Alors que la capitale a besoin d’environ 320 000 m³ d’eau par jour, les installations de production de Ntoum n’en fournissent que 220 000 à 230 000 m³, créant un déficit quotidien estimé à près de 70 000 m³.

L’explosion démographique et le manque d’anticipation

Cette situation est aggravée par la forte croissance démographique. Conçues pour une ville de moins de 800 000 habitants, les infrastructures doivent aujourd’hui répondre aux besoins d’une population estimée à plus de 1,4 million de personnes.
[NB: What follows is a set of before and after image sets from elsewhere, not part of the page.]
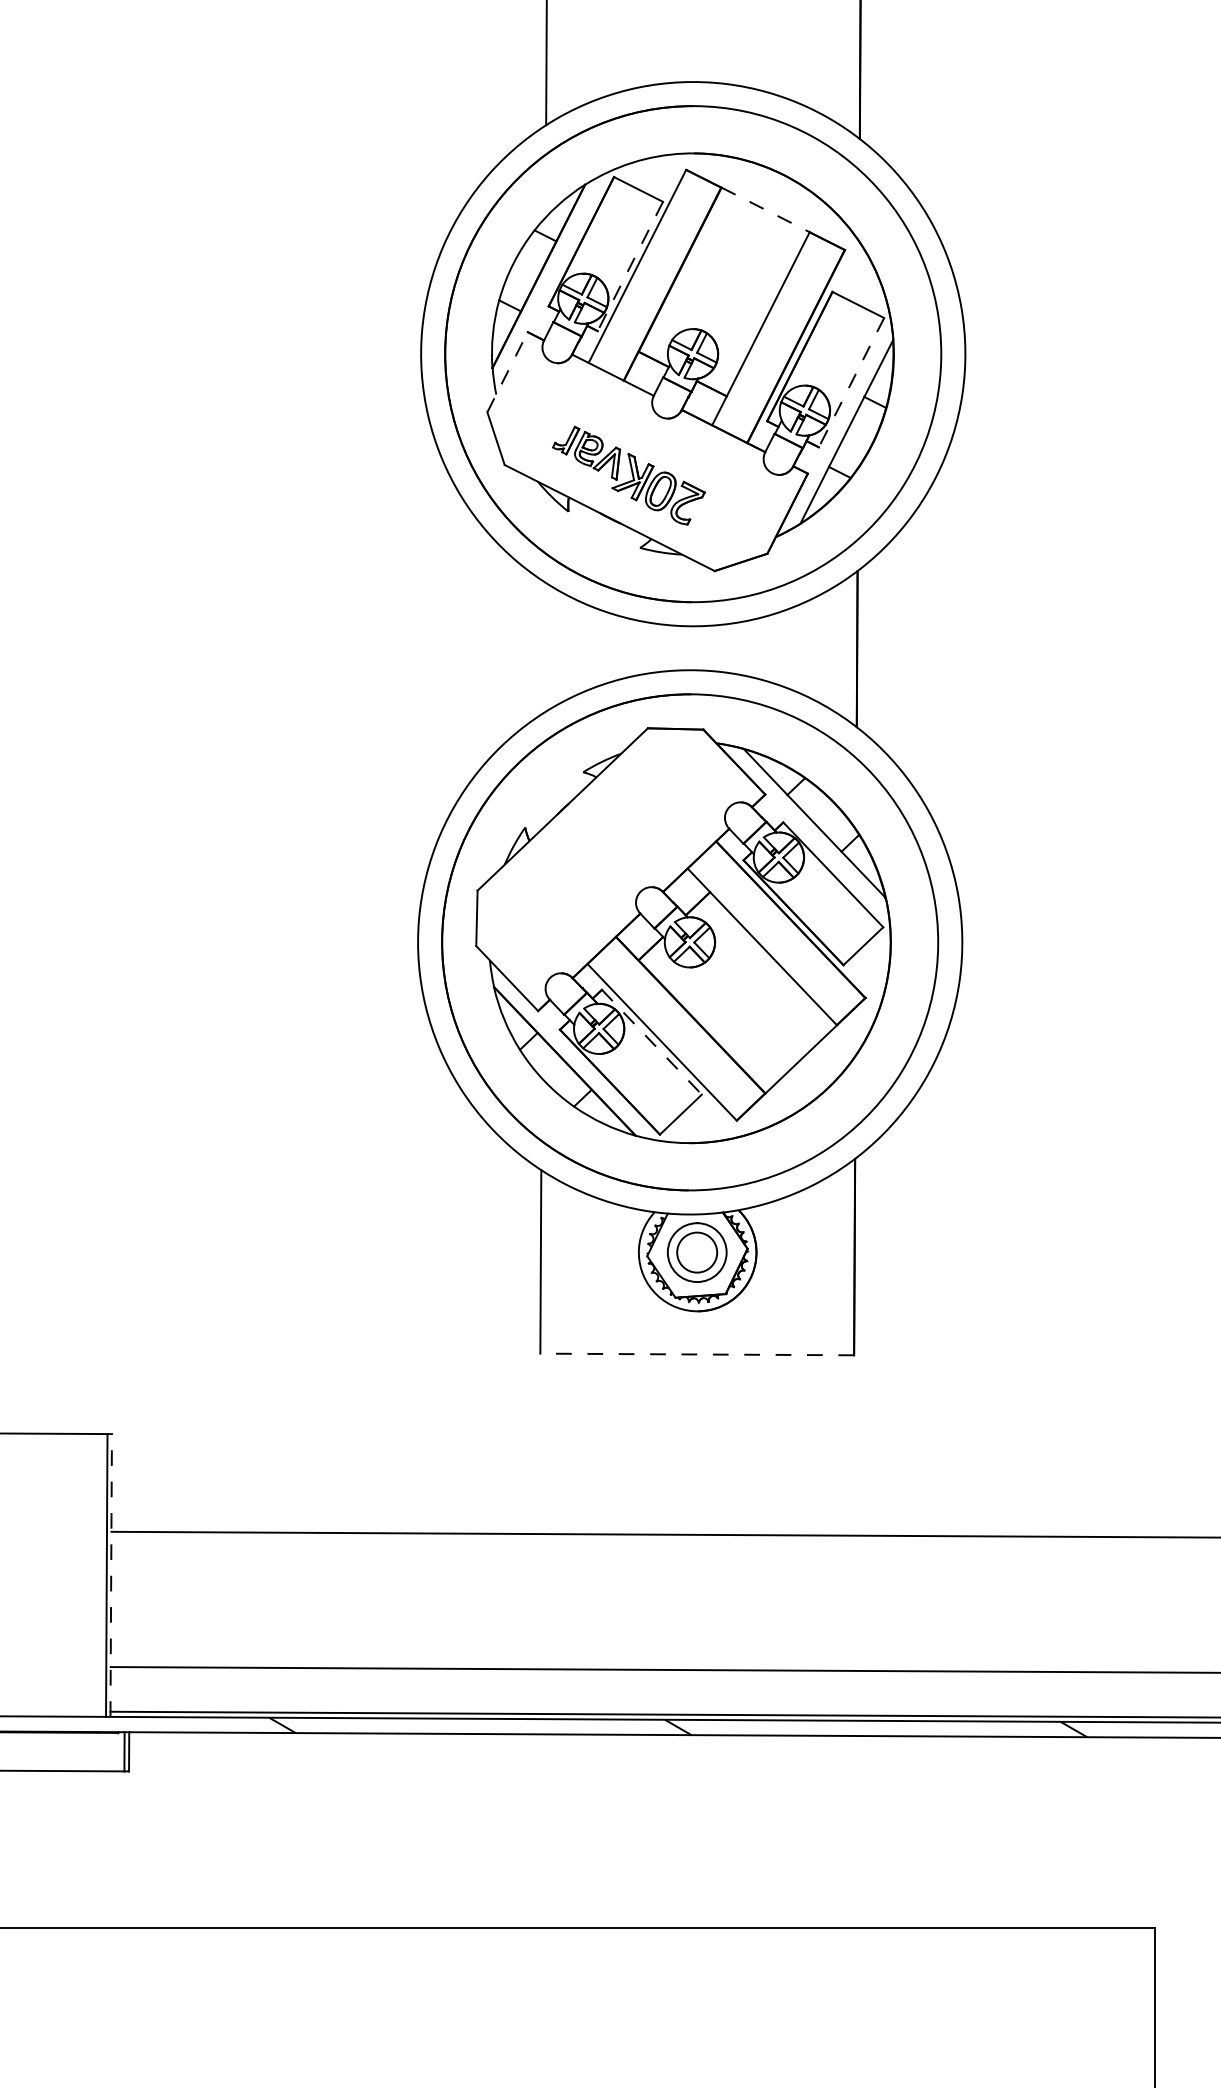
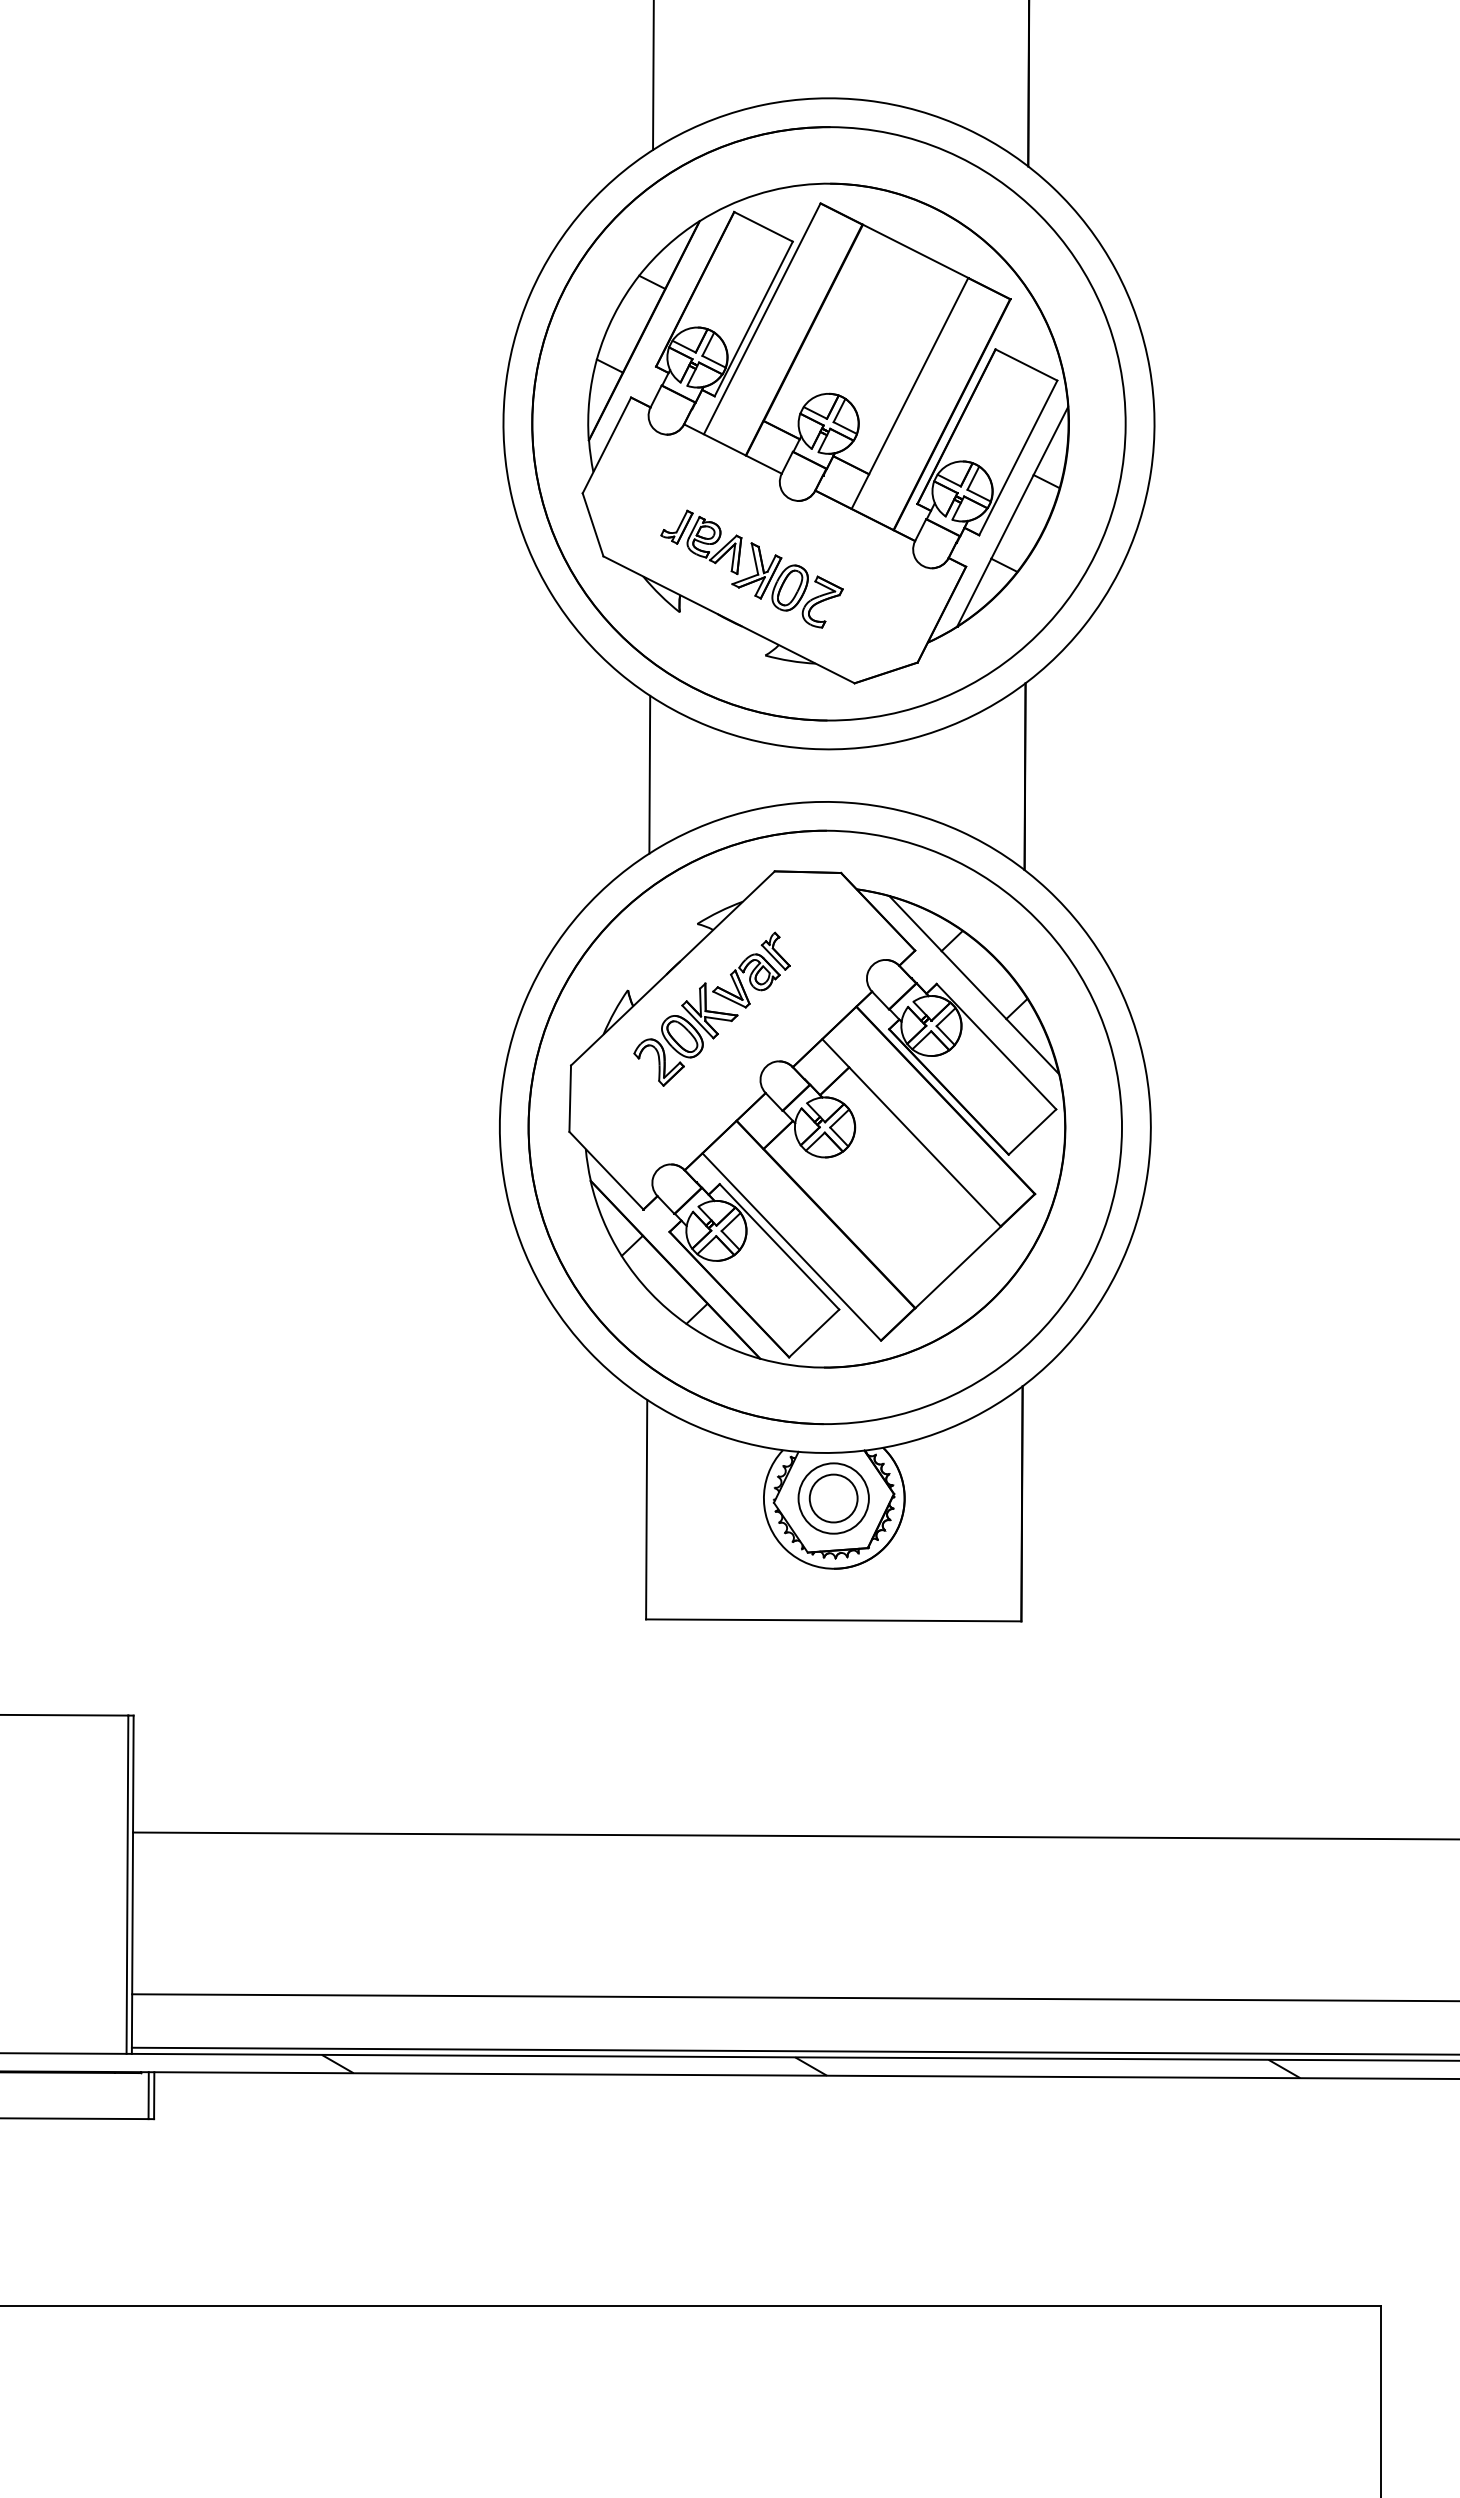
line: (766, 210) -> (916, 251), dashed -> solid
line: (630, 266) -> (753, 318), dashed -> solid
line: (507, 372) -> (606, 445), dashed -> solid
line: (851, 382) -> (1018, 457), dashed -> solid
line: (543, 647) -> (649, 774), added
part: (595, 842) -> (711, 1008), added
line: (651, 1041) -> (779, 1246), dashed -> solid
line: (697, 1354) -> (833, 1620), dashed -> solid
line: (110, 1575) -> (132, 1884), dashed -> solid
À cela s’ajoute la vétusté du réseau de distribution, qui entraîne d’importantes pertes d’eau avant même son arrivée chez les consommateurs.

Enfin, les variations saisonnières, notamment en période de sécheresse, accentuent les tensions sur l’approvisionnement.

Augmenter la capacité globale de production

La crise de l’eau à Libreville n’est pas une simple affaire de plomberie locale.

C’est le résultat combiné d’un manque de planification à long terme, d’infrastructures vieillissantes et d’un sous-dimensionnement industriel face à une population en pleine croissance.

Pour résoudre ce problème, colmater les fuites ne suffira pas : le Gabon doit impérativement augmenter sa capacité globale de production à Ntoum.